CEBUTA leader Ranjan Jayalal (WSWS Media)

The union’s criticism of the amendment bill is hypocritical. Announcing the cancellation of the strike, CEBUTA leader and JVP central committee member Ranjan Jayalal said: “This bill allows the Indian Adani Company to have monopoly in this sector. If there is a competitive tender bidding process then domestic and international investors should also be allowed intervene.”

In other words, the union is not opposed to “competitive bidding” in the electricity sector but wants it broadened. It was compelled to call a strike in order to dissipate workers’ anger over the government privatization drive.

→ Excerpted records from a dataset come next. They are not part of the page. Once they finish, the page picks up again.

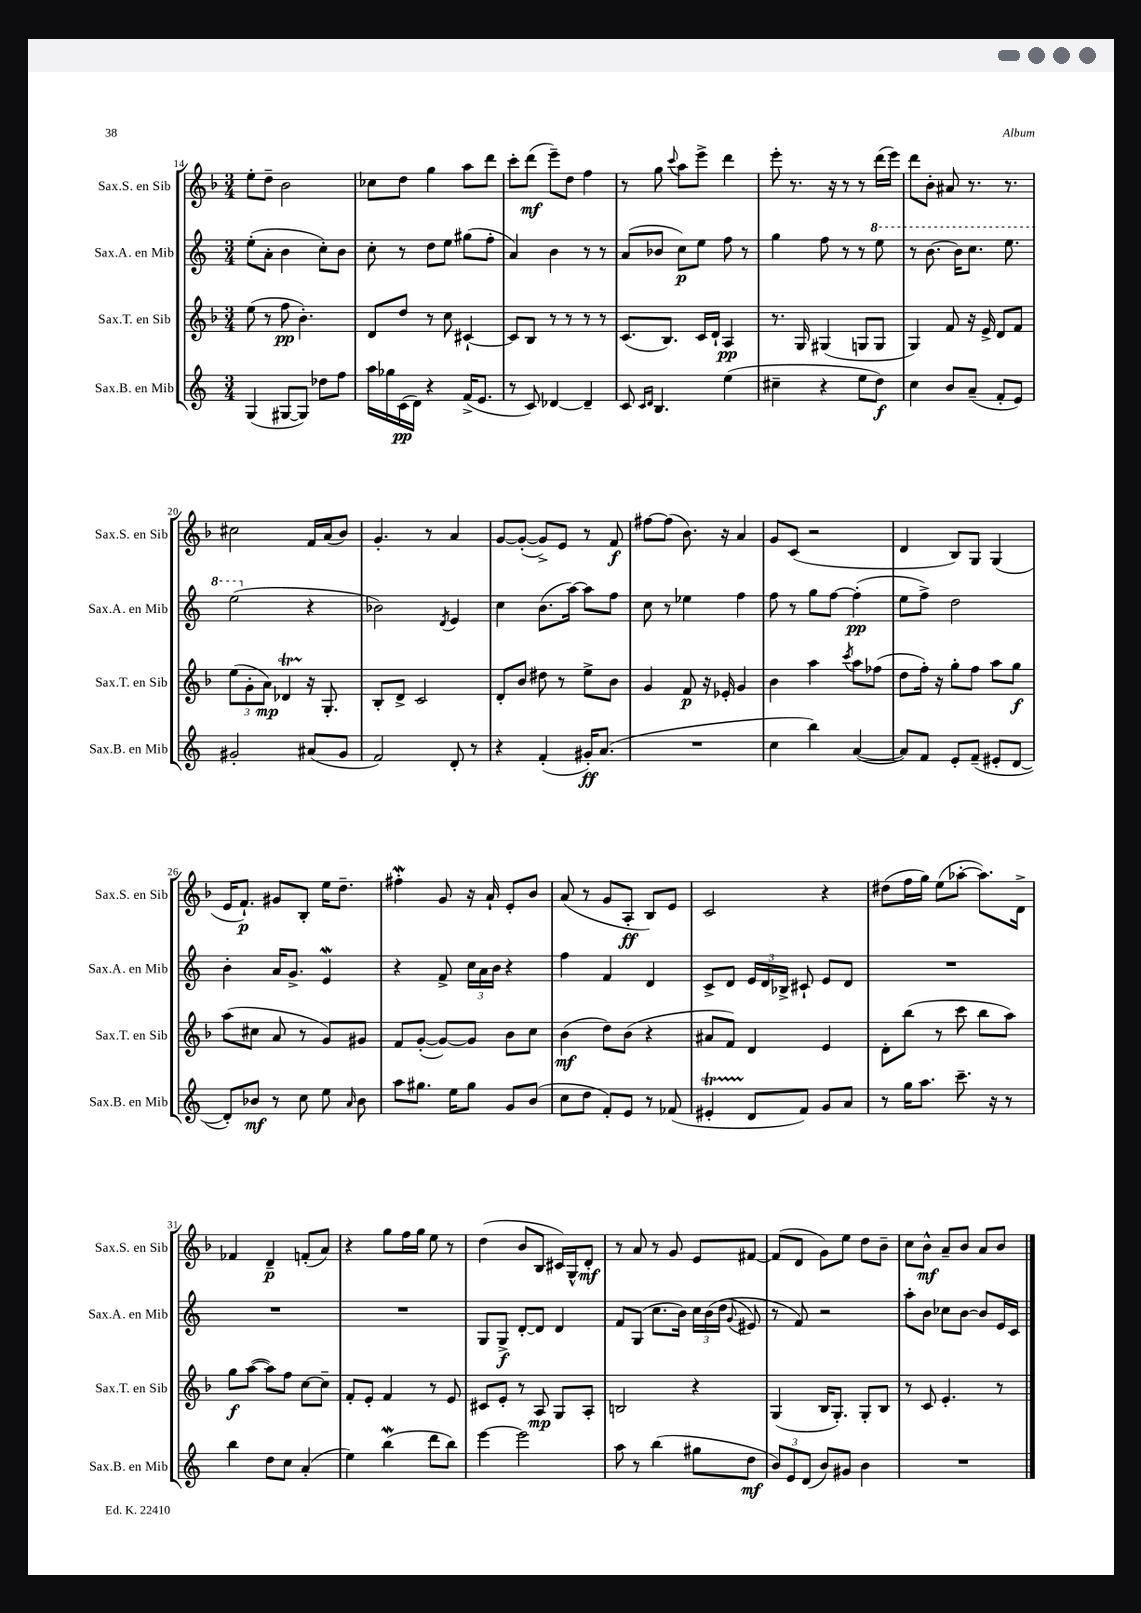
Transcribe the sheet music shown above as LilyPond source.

<<
\new StaffGroup <<
\new Staff = "s0" \with { instrumentName = "Sax.S. en Sib" shortInstrumentName = "Sax.S. en Sib" } {
    \clef treble \key f \major \numericTimeSignature \time 3/4
    \autoBeamOff e''8[-. d''8]-- bes'2 |
    ces''8[ d''8] g''4 a''8[ d'''8] |
    c'''8[-. d'''8]\mf( e'''8[--) d''8] f''4 |
    r8 g''8 \appoggiatura { c'''8 } a''8[ e'''8]-> d'''4 |
    e'''8-. r8. r16 r8 r8 d'''16[( e'''16]) |
    d'''8[ bes'8]-. ais'8 r8. r8. |
    cis''2 f'16[ a'16( bes'8]) |
    g'4.-. r8 a'4 |
    g'8[~ g'8]~-.( g'8[->) e'8] r8 f'8\f |
    fis''8[~ fis''8]( bes'8.) r16 a'4 |
    g'8[ c'8]( r2 |
    d'4 bes8[) g8] g4( |
    e'16[ f'8.]-!\p) gis'8[ bes8]-. e''16[ d''8.]-- |
    fis''4-.\mordent g'8 r16 a'16-! e'8[-. bes'8] |
    a'8( r8 g'8[ a8]-.\ff bes8[) e'8] |
    c'2 r4 |
    dis''8[( f''16 g''16]) e''8[( aes''8]~-. aes''8.[) d'16]-> |
    fes'4 d'4--\p f'8[-.( a'8]) |
    r4 g''8[ f''16 g''16] e''8 r8 |
    d''4( bes'8[ bes8] cis'16[) g16-^ d'8]-.\mf |
    r8 a'8 r8 g'8 e'8[ fis'8]~ |
    fis'8[( d'8] g'8[) e''8] d''8[ bes'8]-- |
    c''8[ bes'8]-^\mf a'8[-- bes'8] a'8[ bes'8] \bar "|." |
}
\new Staff = "s1" \with { instrumentName = "Sax.A. en Mib" shortInstrumentName = "Sax.A. en Mib" } {
    \clef treble \key c \major \numericTimeSignature \time 3/4
    \autoBeamOff e''8[-.( a'8]-. b'4 c''8[-.) b'8] |
    c''8-. r8 d''8[ e''8] gis''8[( f''8]-. |
    a'4) b'4 r8 r8 |
    a'8[( bes'8] c''8[\p) e''8] f''8 r8 |
    g''4 f''8 r8 r8 \ottava #1 e'''8 |
    r8 b''8.~ b''16[ c'''8.] e'''8. |
    e'''2( \ottava #0 r4 |
    bes'2) \acciaccatura { d'8 } e'4 |
    c''4 b'8.[( a''16]~) a''8[ f''8] |
    c''8 r8 ees''4 f''4 |
    f''8 r8 g''8[ f''8]~ f''4-.\pp( |
    e''8[ f''8]->) d''2 |
    b'4-. a'16[ g'8.]-> e'4\mordent |
    r4 f'8-> \tuplet 3/2 { c''16[ a'16 b'16] } r4 |
    f''4 f'4 d'4 |
    c'8[-> d'8] \tuplet 3/2 { e'16[ d'16 bes16]-> } cis'8-! e'8[ d'8] |
    R2. |
    R2. |
    R2. |
    g8[ g8]->\f d'8[~-. d'8] d'4 |
    f'8[ g8]( c''8.[ b'16]) \tuplet 3/2 { c''16[ b'16\( d''16]( } \appoggiatura { g'8 } eis'8) |
    r8 f'8\) r2 |
    a''8[-. b'8] ces''8[ b'8]~ b'8[ e'16 c'16] \bar "|." |
}
\new Staff = "s2" \with { instrumentName = "Sax.T. en Sib" shortInstrumentName = "Sax.T. en Sib" } {
    \clef treble \key f \major \numericTimeSignature \time 3/4
    \autoBeamOff e''8( r8 f''8\pp bes'4.-.) |
    d'8[ d''8] r8 c''8 cis'4~-! |
    cis'8[ bes8] r8 r8 r8 r8 |
    c'8.[( bes8.]) c'16[ d'16]-! a4\pp |
    r8. g16 gis4( g8[ g8] |
    g4) f'8 r16 e'16-> d'8[ f'8] |
    \tuplet 3/2 { e''8[( g'8-. a'8]\mp) } des'4\startTrillSpan r16\stopTrillSpan g8.-. |
    bes8[-. d'8]-> c'2 |
    d'8[-. bes'8] dis''8 r8 e''8[-> bes'8] |
    g'4 f'8\p r16 ees'16-. g'4 |
    bes'4 a''4 \acciaccatura { c'''8 } a''8[ fes''8]( |
    d''8[ f''16]-.) r16 g''8[-. f''8] a''8[ g''8]\f |
    a''8[( cis''8] a'8 r8 g'8[) gis'8] |
    f'8[ g'8]~-.( g'8[~) g'8] bes'8[ c''8] |
    bes'4\mf( d''8[) bes'8]( r4 |
    ais'8[ f'8]) d'4 e'4 |
    d'8[-. bes''8]( r8 c'''8 bes''8[ a''8]) |
    g''8[\f a''8]~( a''8[) f''8] c''8[~ c''8]-- |
    f'8[-. e'8]-. f'4 r8 e'8 |
    cis'8[ e'8]-. r8 a8\mp g8[ a8]-. |
    b2 r4 |
    g4( bes16[ g8.]-.) g8[-. bes8] |
    r8 c'8 e'4.-. r8 \bar "|." |
}
\new Staff = "s3" \with { instrumentName = "Sax.B. en Mib" shortInstrumentName = "Sax.B. en Mib" } {
    \clef treble \key c \major \numericTimeSignature \time 3/4
    \autoBeamOff g4( gis8[~ gis8]) des''8[ f''8] |
    a''16[ ges''16 c'16\pp( d'16]) r4 f'16[->( e'8.] |
    r8 c'8) des'4~ des'4-- |
    c'8 \grace { c'16[ d'16] } b4. e''4( |
    cis''4-- r4 e''8[ d''8]\f) |
    c''4 b'8[ a'8]--( f'8[-. e'8]) |
    gis'2-. ais'8[( gis'8] |
    f'2) d'8-. r8 |
    r4 f'4-.( gis'16[-.\ff) a'8.]( |
    R2. |
    c''4 b''4) a'4~( |
    a'8[) f'8] e'8[-. f'8]--( eis'8[-. d'8]~ |
    d'8[-.) bes'8]\mf r8 c''8 e''8 \grace { a'16 } bes'8 |
    a''8[ gis''8.] e''16[ gis''8] g'8[ b'8]( |
    c''8[ d''8] f'8[-.) e'8] r8 fes'8( |
    eis'4-.\startTrillSpan d'8[\stopTrillSpan f'8]) g'8[ a'8] |
    r8 g''16[ a''8.] c'''8.-- r16 r8 |
    b''4 d''8[ c''8] a'4-.( |
    e''4) b''4\mordent( d'''8[ b''8]) |
    e'''4~ e'''2 |
    a''8 r8 b''4( gis''8[ d''8]\mf |
    \tuplet 3/2 { b'8[) e'8 d'8]( } b'8[) gis'8] b'4 |
    R2. \bar "|." |
}
>>
>>
\layout { \context { \Score currentBarNumber = #14 } }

Last year, the Rajapakse government decided to sell 40 percent of the state-owned Kerawalapitiya LNG power plant to the US-based New Fortress Energy Company. The unions called limited protests and took court action, claiming that this would help to compel the government to reverse its decision. Predictably, the courts backed the government deal and the unions accepted the ruling and shut down their protests.

Over the last two and half months, the CEB unions, in collaboration with other unions, have worked to divert the mass anti-government protests and strikes behind SJB and JVP calls for an interim regime and parliamentary elections.

As previously noted, Rajapakse’s draconian essential services decree applies to the health sector where workers are deeply hostile to government cuts to overtime payments. While health employees have held strikes and demonstrations at several hospitals, the health unions have shutdown these protests, accepting “assurances” from the health ministry that it will pay back the reduced allowances at some point in the future.

The new EPSA decree banning strikes by electricity and health workers is a warning to the working class as a whole.

Deeply mired in the global crisis triggered by the pandemic and intensified by the US-NATO war against Russia in Ukraine, the Sri Lankan capitalist class is determined to impose the economic burden on workers and the poor, including through the use of dictatorial measures.

As the last three months have again revealed, the survival of the capitalist elite and its government depends on the treachery of the trade unions.